What you need to do. Would you reproduce the data below exactly, please, leaving out its images?

Items from a data source:
= = = = = = =
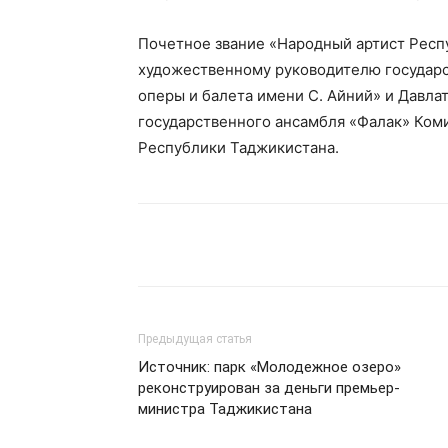
Почетное звание «Народный артист Респ
художественному руководителю государ
оперы и балета имени С. Айний» и Давл
государственного ансамбля «Фалак» Ком
Республики Таджикистана.
Предыдущая статья
Источник: парк «Молодежное озеро»
реконструирован за деньги премьер-
министра Таджикистана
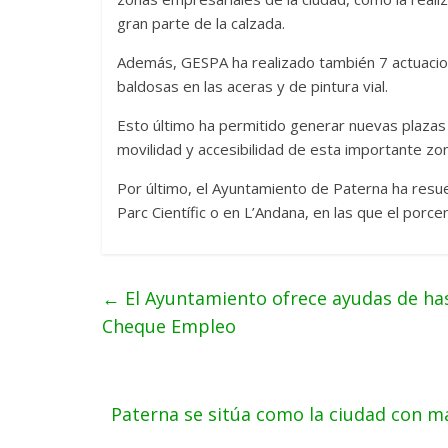
gran parte de la calzada.
Además, GESPA ha realizado también 7 actuacio
baldosas en las aceras y de pintura vial.
Esto último ha permitido generar nuevas plazas
movilidad y accesibilidad de esta importante zo
Por último, el Ayuntamiento de Paterna ha resue
Parc Científic o en L’Andana, en las que el porce
←
El Ayuntamiento ofrece ayudas de has
Cheque Empleo
Paterna se sitúa como la ciudad con m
= = = = = = =
Solved problem.
Почетное звание «Народный артист Респ
художественному руководителю государ
оперы и балета имени С. Айний» и Давл
государственного ансамбля «Фалак» Ком
Республики Таджикистана.
Предыдущая статья
Источник: парк «Молодежное озеро»
реконструирован за деньги премьер-
министра Таджикистана
gran parte de la calzada.
Además, GESPA ha realizado también 7 actuacio
baldosas en las aceras y de pintura vial.
Esto último ha permitido generar nuevas plazas
movilidad y accesibilidad de esta importante zo
Por último, el Ayuntamiento de Paterna ha resue
Parc Científic o en L’Andana, en las que el porce
←
El Ayuntamiento ofrece ayudas de has
Cheque Empleo
Paterna se sitúa como la ciudad con m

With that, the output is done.